Major domestic optical module companies’ revenues are highly tied to overseas markets, with over 80% of income concentrated among four North American cloud giants. Geopolitical changes and adjustments in major clients’ capital expenditure rhythms directly impact orders and revenue.

Meanwhile, key segments of the industry chain still depend heavily on foreign suppliers. High-end EML chips, DSP chips, and indium phosphide substrates are predominantly supplied by overseas firms. Capacity expansion cycles for these materials can take up to 18 months, and persistent shortages can cause mismatched capacity, representing industry bottlenecks.

Profitability pressures are also mounting. The 800G market has long been price-competitive, with overall gross margins falling from over 40% to between 25%-30%. When 1.6T capacity is fully released by 2026, industry prices are expected to further decline.

Additionally, fluctuations in RMB exchange rates lead to significant exchange gains and losses. Companies stockpile upstream resources, with inventories and prepayments rising, further increasing financial burdens. Profitability and cash flow stability face considerable challenges.


Comprehensive** Competition**

Technological iteration and industry competition also harbor uncertainties.
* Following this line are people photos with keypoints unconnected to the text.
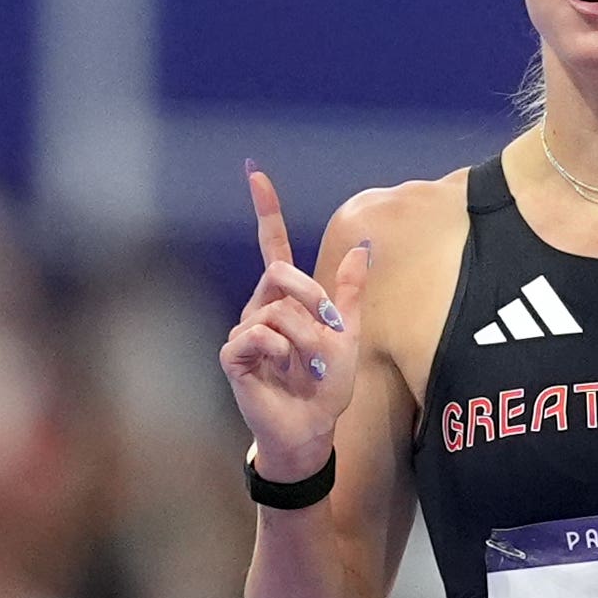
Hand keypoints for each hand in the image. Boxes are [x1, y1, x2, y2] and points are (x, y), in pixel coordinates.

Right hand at [219, 163, 369, 477]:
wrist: (312, 426)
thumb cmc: (326, 384)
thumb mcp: (349, 334)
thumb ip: (351, 293)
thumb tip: (364, 247)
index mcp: (287, 298)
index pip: (274, 246)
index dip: (266, 209)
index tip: (255, 172)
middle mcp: (261, 306)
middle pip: (281, 272)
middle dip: (313, 297)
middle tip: (331, 329)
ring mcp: (244, 329)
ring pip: (278, 310)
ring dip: (306, 339)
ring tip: (309, 365)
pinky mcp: (233, 354)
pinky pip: (259, 335)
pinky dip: (282, 352)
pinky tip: (284, 369)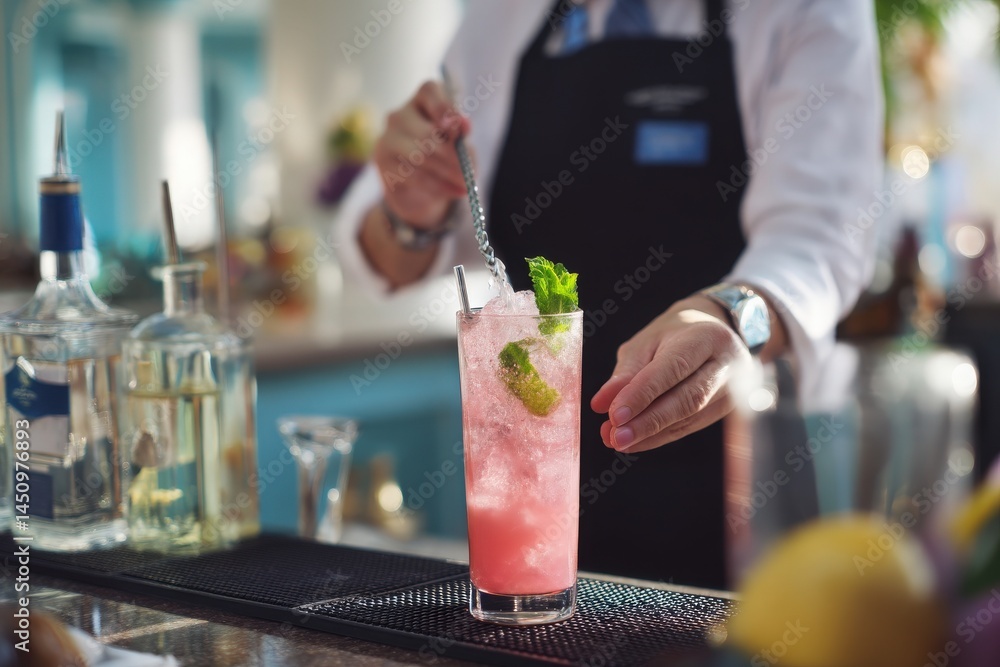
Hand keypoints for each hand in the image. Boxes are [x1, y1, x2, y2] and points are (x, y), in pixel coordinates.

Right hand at [373, 80, 470, 227]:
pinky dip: (439, 186)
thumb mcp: (458, 142)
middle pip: (427, 132)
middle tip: (471, 174)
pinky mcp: (382, 161)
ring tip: (466, 185)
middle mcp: (400, 114)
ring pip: (421, 156)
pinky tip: (455, 192)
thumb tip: (465, 124)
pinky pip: (414, 175)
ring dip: (448, 174)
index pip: (430, 91)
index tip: (463, 127)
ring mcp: (388, 137)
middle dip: (453, 157)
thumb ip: (461, 133)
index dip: (446, 108)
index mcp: (422, 99)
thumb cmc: (444, 154)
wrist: (418, 186)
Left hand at [590, 296, 750, 452]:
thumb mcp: (646, 342)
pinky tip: (636, 442)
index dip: (643, 395)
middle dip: (648, 422)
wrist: (712, 332)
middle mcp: (727, 365)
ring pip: (688, 419)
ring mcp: (732, 390)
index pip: (674, 369)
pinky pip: (689, 427)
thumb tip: (602, 405)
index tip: (614, 415)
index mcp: (706, 337)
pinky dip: (659, 437)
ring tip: (617, 440)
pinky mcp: (726, 410)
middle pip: (688, 399)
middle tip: (615, 437)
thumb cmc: (674, 335)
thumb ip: (626, 373)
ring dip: (650, 434)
Currently, CPO accounts for only 3% of the replacement ratio for traditional pluggable optical modules. While the short-term impact is limited, long-term potential could reshape the entire industry structure. Changes in technological routes also introduce transformation uncertainties for existing manufacturers.

Meanwhile, domestic peers are expanding capacity collectively, and overseas giants are increasing their investments. Industry overcapacity risks are emerging. Moving production to Southeast Asia and other regions has become a necessary step for leading firms to secure North American clients. Competition has shifted from product comparison to a comprehensive contest of global capacity and supply chains.

In the long run, the 1.6T volume, CPO commercialization, and global capacity battles will reshape the industry landscape.

In the short term, the supply-demand gap for 1.6T is significant. Leading companies, with their supply chain and client barriers, will benefit first, but overcapacity of 800G may lead to profit declines.

Long-term, from 2027 to 2028, CPO may enter large-scale commercial use, and photonic integration will become a main industry direction. Guojin Securities states that AI development drives the expansion of training clusters and increases inference-side computing power, greatly boosting demand for computing and networking. CPO can effectively reduce cluster power consumption, enhance interconnect density, and ensure high-speed transmission stability. Industry demand is urgent, and supply is gradually maturing, promising accelerated penetration. Investors should focus on core optical components, manufacturing, and solution providers in the CPO supply chain.

Therefore, for investors, it is crucial to abandon the mindset of sector-wide rallies, strictly distinguish between cyclical dividends and core enterprise value, and focus on leading companies with 1.6T mass production capacity, forward-looking CPO deployment, autonomous supply chains, and diversified customer structures.

It can be said that the wave of computing power is far from over. The fundamental logic of optical modules as “selling shovels” remains valid, but industry reshuffling has begun. Only companies that truly master technological lifelines, bind to core ecosystems, and build global competitive moats can navigate volatility in the differentiation phase and continue to stand at the forefront of the computing revolution.